Another noticeable limitation in both open source and commercial documentation platforms is that compositional features are implemented in the context of the final document view (e.g., the HTML rendering of the document) rather than as a means to generate intermediate documents for further processing.

In DocOps, documents are meant to be treated as data. As such, composition is expected to work similarly to an Extract-Load-Transform (ETL) process. We get data in, we get data out: we get a document in, we get a document out. The rendering of a document as HTML, PDF, and so on, is a separate concern which occurs at a later stage, as far as DocOps is concerned.
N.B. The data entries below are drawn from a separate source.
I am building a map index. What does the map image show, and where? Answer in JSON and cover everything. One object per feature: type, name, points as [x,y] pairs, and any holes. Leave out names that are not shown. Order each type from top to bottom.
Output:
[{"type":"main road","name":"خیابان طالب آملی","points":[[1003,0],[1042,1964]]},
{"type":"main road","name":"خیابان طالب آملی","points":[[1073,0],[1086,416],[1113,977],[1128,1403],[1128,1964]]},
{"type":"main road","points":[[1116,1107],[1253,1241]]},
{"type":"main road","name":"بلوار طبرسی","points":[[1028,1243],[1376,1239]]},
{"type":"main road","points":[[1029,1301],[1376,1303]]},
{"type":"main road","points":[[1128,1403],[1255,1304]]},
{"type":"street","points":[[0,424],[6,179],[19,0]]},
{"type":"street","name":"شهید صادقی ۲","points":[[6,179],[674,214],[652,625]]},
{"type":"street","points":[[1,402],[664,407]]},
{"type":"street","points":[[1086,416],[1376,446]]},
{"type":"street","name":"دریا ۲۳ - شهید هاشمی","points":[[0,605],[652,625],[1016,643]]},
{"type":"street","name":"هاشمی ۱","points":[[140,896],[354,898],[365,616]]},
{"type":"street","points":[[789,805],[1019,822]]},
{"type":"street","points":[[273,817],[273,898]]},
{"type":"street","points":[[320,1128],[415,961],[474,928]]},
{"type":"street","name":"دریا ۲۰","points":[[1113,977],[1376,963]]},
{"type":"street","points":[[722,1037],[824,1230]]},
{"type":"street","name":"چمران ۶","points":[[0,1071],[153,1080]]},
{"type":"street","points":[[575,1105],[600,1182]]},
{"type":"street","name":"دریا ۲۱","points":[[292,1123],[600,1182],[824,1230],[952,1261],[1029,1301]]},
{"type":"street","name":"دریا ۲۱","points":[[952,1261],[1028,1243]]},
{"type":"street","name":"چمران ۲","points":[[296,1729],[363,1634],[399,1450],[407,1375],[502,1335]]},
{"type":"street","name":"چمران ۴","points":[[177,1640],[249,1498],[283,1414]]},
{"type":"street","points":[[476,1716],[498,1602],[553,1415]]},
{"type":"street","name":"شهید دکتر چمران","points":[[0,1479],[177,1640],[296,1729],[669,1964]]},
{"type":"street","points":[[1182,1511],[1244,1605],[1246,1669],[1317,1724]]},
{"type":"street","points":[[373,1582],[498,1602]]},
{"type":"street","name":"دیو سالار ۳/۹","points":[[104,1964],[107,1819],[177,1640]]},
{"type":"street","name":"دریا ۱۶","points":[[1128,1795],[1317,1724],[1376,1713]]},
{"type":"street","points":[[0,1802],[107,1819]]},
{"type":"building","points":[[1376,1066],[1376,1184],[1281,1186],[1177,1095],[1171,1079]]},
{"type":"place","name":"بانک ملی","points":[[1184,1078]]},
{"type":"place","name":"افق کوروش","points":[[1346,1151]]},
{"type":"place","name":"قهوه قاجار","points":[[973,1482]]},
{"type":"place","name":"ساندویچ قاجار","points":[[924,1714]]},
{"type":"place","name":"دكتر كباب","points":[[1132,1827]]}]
Common Composability Capabilities

As we mentioned earlier, simply ‘pasting’ an external document in some designated compartment is not sufficient to achieve effective composition. Both in terms of in-document composability and cross-document composability, we need specific capabilities to select components of a document. The following is a non-exhaustive list of such common capabilities:

  1. Intelligent heading selection: Headings may be selected by name, by regular expression, by number, etc. Once selected we may want just the content below, the child headings below (with a maximum depth), or a combination thereof.
  2. Heading level shifting: The heading levels used by document parts may not align with those used in the composite document, so they may need to be increased and decreased before inclusion.
  3. Label-based selection: One or more documents may be selected by label including compound membership expressions: (e.g., contains labels A and B but not label C)
  4. Search-based content selection: A component may be selected relative to the result of a search query (e.g., the paragraph in which the term appears, an anchor to the first heading above, etc.)
  5. Metadata (label, properties) selection: A document’s labels and properties can be used as variables 
  6. Demarcated-area selection: Depending on the documentation format, it may be possible to demarcate components explicitly without the use of headings or properties. For example, in markdown an HTML comment such as <!-- section: blurb --> would be ignored by most markdown parsers and can be used to indicate a demarcated area.
  7. Control flow statements: Without control flow statements such as ‘if-then-else’ and for/while loops it is difficult to handle special situations. While these certainly add noise to documents that would otherwise be completely legible by laymen users, they are often more practical than creating auxiliary text conversion code.